For this series, I combined the punching technique with encaustic painting, also a very old medium, that allows me to erase and redraw or repaint a pattern indefinitely. It is possible to paint, melt or carve the surface to merge or superimpose images onto each other, creating effects of density, loss, superimposition. I also use iridescent pigments generally used for nail art, which, together with the wax, gives a certain magical strangeness to the final result.
In terms of images, I chose to pick and collect mixtures of my own sketches and images in a very eclectic way. Things that feel familiar, for personal reasons or simply because they have been hanging around in globalized culture.
Trauma can be defined as a memory that keeps repeating itself, a ghost that doesn’t cease to haunt its sufferer with fixated yet confused successions of memories, images, sounds and feelings. The repetitiousness of the memory loops does exhaust the sufferer, yet they are incapable of stopping that obsessive carousel. Figures of the past might lose their sharpness, they keep appearing under diverse forms in diverse moments.
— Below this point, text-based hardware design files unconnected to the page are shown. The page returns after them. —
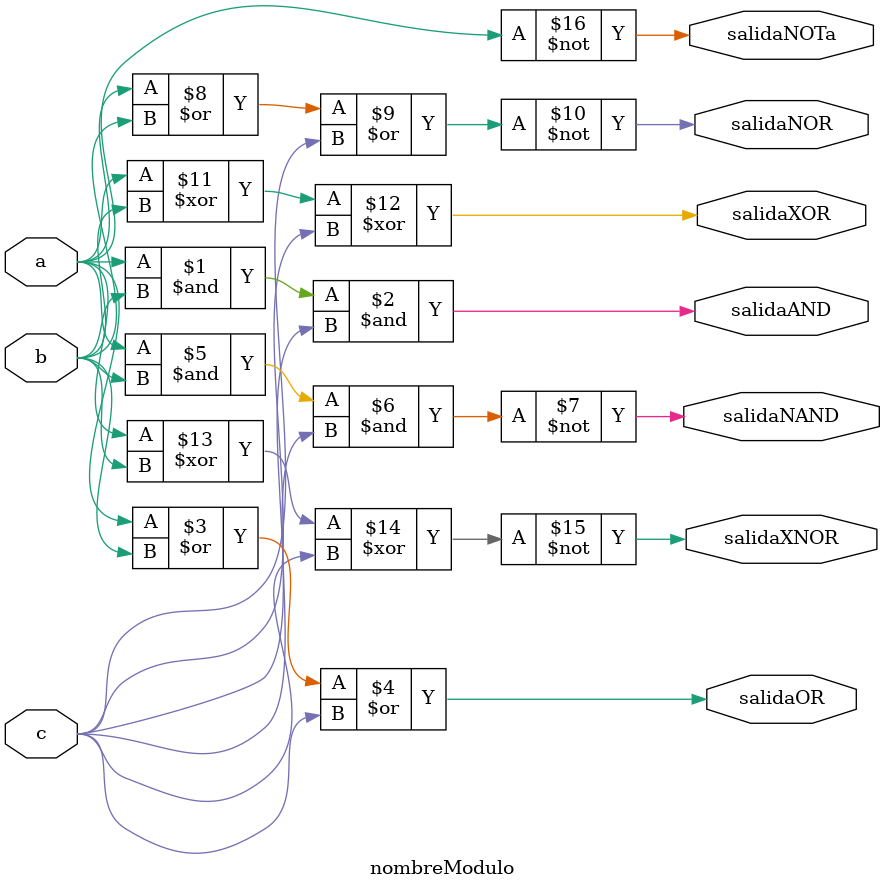
<source format=v>
module nombreModulo(
	 //Dentro del parentesis se declaran las entradas (input) y 
	 //salidas (output), todas separadas por una coma, menos la ultima
    input a,
    input b,
    input c,
    output salidaAND,
    output salidaOR,
    output salidaNOTa,
    output salidaNAND,
    output salidaNOR,
    output salidaXOR,
    output salidaXNOR
    );

//Fuera del parentesis del modulo se declaran las acciones que ejecutaran 
//las entradas y salidas previamente mencionadas.
and(salidaAND,a,b,c);	//Compuerta AND de 3 entradas.
or(salidaOR,a,b,c);		//Compuerta OR de 3 entradas.
not(salidaNOTa,a);		//Compuerta NOT de 1 entrada.
nand(salidaNAND,a,b,c);	//Compuerta NAND de 3 entradas, NAND = NOT AND.
nor(salidaNOR,a,b,c);	//Compuerta NOR de 3 entradas, NOR = NOT OR.
xor(salidaXOR,a,b,c);	//Compuerta XOR de 3 entradas.
xnor(salidaXNOR,a,b,c);	//Compuerta XNOR de 3 entradas, XNOR = NOT XOR.

endmodule

</source>
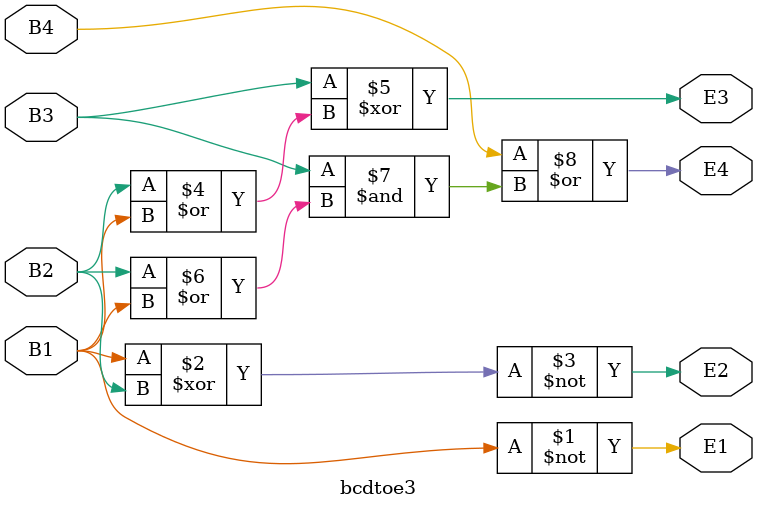
<source format=v>
module bcdtoe3(B4,B3,B2,B1,E4,E3,E2,E1);
  input B4,B3,B2,B1;
  output E4,E3,E2,E1;
  assign E1=~B1,E2=~(B1^B2),E3=(B3^(B2|B1)),E4=(B4|(B3&(B2|B1)));
endmodule
</source>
As in memory, this process of repeating the same patterns over and over through the whole series of works has some familiarity with the traumatic circle in its strenuousness. If there are variations in the execution, the main patterns do remain the same, yet they might be obfuscated by novelties or different ways of being superimposed.
The work is also deliberately marked by the absence of hierarchy or of any clear logical association in the images it carries, be it in date, scale, object represented, or style. This apparent discontinuity is also meant to trigger confusion and attract the viewer to examine the materiality of the pieces more closely and see the density of the details.